:: Exercise materials ::
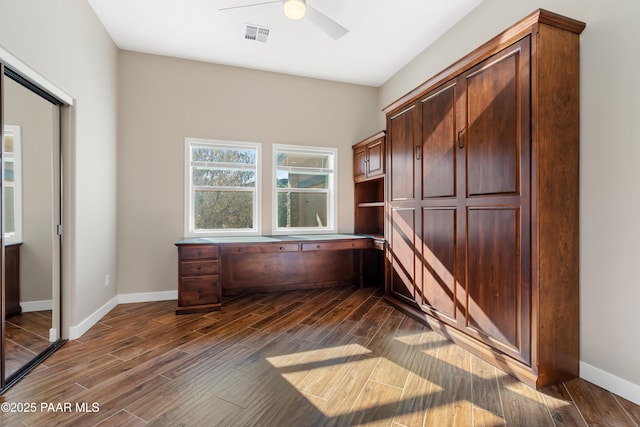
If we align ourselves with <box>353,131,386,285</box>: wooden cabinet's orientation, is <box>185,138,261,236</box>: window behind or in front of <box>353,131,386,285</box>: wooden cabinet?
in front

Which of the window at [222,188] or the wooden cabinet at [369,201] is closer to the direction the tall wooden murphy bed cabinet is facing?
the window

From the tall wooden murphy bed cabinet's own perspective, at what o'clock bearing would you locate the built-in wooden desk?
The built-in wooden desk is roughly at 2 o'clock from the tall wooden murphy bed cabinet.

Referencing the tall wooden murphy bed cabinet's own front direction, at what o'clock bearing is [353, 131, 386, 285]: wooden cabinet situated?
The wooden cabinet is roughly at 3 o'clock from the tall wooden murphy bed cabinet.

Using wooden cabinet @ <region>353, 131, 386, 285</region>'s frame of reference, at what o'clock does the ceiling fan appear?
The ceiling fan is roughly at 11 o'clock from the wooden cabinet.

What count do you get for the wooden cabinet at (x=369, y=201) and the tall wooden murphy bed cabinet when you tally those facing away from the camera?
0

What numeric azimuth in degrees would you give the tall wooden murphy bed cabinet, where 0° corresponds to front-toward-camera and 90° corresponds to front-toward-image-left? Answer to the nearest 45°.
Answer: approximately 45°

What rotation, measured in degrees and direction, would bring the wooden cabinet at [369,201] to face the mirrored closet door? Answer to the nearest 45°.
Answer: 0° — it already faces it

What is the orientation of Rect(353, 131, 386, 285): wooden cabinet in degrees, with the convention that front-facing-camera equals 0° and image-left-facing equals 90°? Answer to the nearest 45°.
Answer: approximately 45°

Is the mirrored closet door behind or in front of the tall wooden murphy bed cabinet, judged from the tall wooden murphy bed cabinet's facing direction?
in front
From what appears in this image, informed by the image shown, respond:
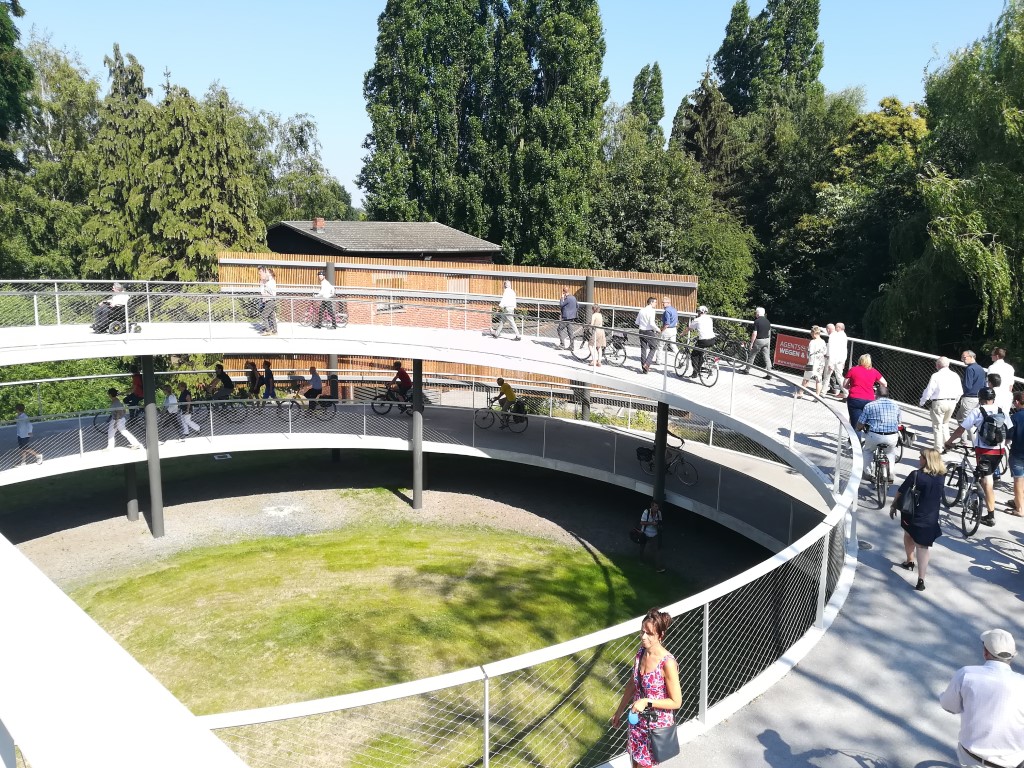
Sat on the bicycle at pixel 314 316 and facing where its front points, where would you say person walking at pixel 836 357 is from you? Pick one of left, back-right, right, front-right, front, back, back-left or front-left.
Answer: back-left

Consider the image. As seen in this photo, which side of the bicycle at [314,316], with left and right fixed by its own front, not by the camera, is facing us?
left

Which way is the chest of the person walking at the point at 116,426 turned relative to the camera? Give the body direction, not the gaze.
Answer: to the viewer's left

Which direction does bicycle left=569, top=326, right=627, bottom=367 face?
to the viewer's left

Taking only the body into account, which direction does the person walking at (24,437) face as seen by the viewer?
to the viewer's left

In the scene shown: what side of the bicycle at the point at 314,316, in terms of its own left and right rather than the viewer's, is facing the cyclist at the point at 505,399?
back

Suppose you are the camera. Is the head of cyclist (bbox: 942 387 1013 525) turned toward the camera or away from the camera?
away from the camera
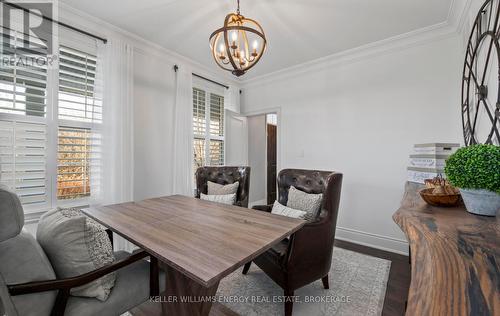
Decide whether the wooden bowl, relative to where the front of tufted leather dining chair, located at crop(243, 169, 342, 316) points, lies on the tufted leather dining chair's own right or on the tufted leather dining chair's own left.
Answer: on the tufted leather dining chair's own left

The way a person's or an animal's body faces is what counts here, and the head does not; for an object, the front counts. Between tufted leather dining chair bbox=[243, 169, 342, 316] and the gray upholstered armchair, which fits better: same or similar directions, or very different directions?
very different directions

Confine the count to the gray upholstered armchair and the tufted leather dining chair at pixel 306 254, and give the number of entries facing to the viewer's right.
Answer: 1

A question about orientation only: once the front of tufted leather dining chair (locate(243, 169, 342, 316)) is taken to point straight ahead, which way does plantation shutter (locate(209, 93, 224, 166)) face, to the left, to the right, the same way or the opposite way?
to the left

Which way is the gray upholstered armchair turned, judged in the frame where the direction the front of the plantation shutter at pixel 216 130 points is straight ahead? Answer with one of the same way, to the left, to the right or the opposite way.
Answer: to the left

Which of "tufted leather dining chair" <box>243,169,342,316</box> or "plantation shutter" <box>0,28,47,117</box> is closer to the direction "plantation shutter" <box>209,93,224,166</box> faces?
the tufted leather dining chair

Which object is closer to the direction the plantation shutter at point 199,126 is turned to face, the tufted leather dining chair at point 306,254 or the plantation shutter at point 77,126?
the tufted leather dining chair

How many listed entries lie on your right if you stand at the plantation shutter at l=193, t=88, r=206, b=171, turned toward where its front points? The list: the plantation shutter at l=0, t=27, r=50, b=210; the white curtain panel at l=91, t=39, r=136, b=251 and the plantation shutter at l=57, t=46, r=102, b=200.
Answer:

---

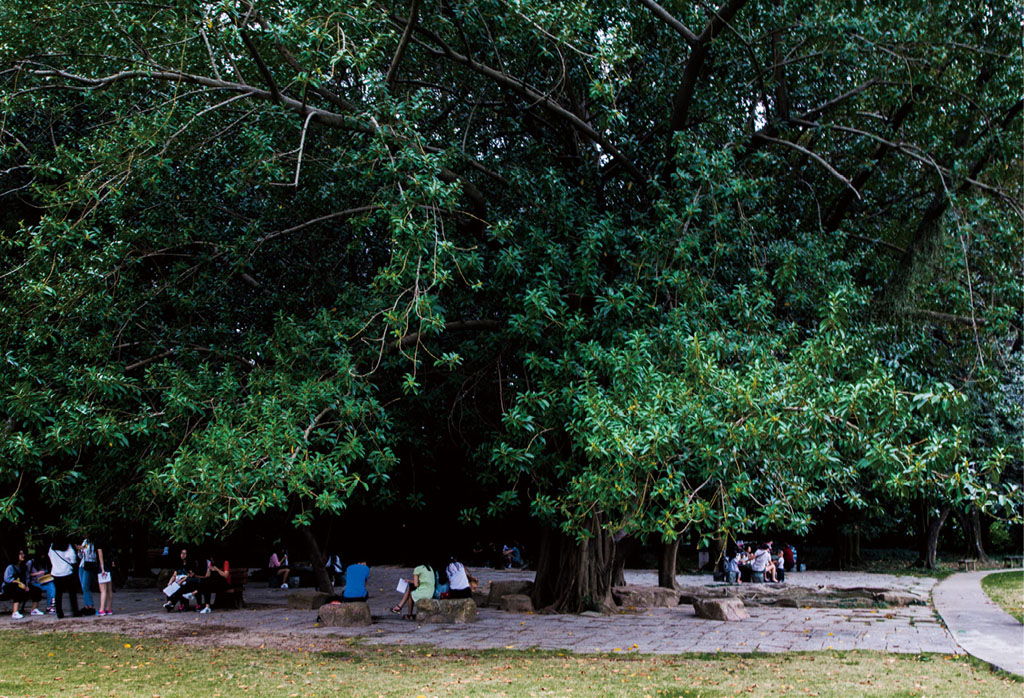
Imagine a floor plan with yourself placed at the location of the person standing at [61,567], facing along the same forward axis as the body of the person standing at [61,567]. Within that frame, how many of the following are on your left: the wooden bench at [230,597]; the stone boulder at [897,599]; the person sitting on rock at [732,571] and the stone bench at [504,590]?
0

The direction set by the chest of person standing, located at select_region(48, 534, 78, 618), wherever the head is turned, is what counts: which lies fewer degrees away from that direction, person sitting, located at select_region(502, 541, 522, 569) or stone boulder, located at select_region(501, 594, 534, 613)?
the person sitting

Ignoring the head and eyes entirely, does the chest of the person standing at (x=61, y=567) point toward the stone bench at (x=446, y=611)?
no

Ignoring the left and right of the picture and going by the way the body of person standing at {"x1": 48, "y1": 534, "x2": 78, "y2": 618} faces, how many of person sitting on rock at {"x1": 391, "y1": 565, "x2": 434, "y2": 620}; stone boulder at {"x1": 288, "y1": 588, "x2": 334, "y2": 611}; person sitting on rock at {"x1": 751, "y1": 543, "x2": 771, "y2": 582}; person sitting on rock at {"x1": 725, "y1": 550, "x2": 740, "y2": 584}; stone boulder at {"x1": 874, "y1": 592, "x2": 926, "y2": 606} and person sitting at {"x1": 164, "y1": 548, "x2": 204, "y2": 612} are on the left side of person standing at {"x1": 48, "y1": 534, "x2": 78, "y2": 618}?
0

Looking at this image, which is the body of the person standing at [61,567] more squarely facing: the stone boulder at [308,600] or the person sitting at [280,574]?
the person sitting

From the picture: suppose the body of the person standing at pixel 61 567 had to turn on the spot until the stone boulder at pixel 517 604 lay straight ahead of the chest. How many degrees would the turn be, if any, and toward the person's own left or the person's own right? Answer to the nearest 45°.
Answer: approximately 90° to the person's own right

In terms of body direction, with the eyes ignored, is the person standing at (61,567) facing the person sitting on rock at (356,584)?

* * *

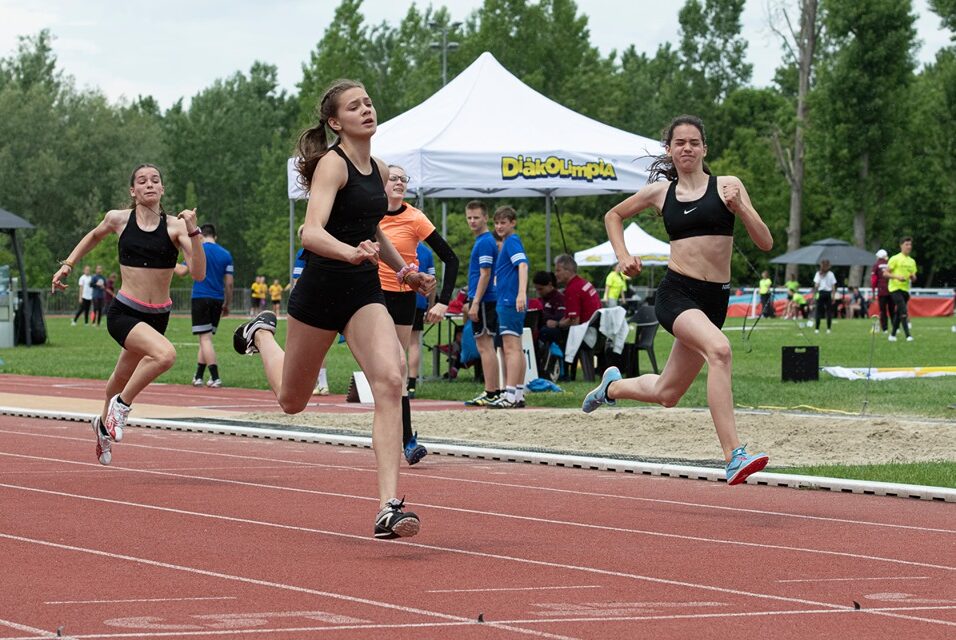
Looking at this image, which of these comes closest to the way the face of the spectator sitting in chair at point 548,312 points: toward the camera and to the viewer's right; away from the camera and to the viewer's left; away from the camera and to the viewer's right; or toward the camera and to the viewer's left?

:: Task description ::
Change the part of the items that opens with the line containing "What rotation, measured" and closes with the line containing "Answer: 0° — it already faces it", replacing "rotation" with "turn" and keeping everything else the same. Give only those lines.

:: Your response ::
What turn, measured in degrees and direction, would bring the wooden cabinet at [369,201] to face the mirrored closet door? Answer to the nearest 45°.
Answer: 0° — it already faces it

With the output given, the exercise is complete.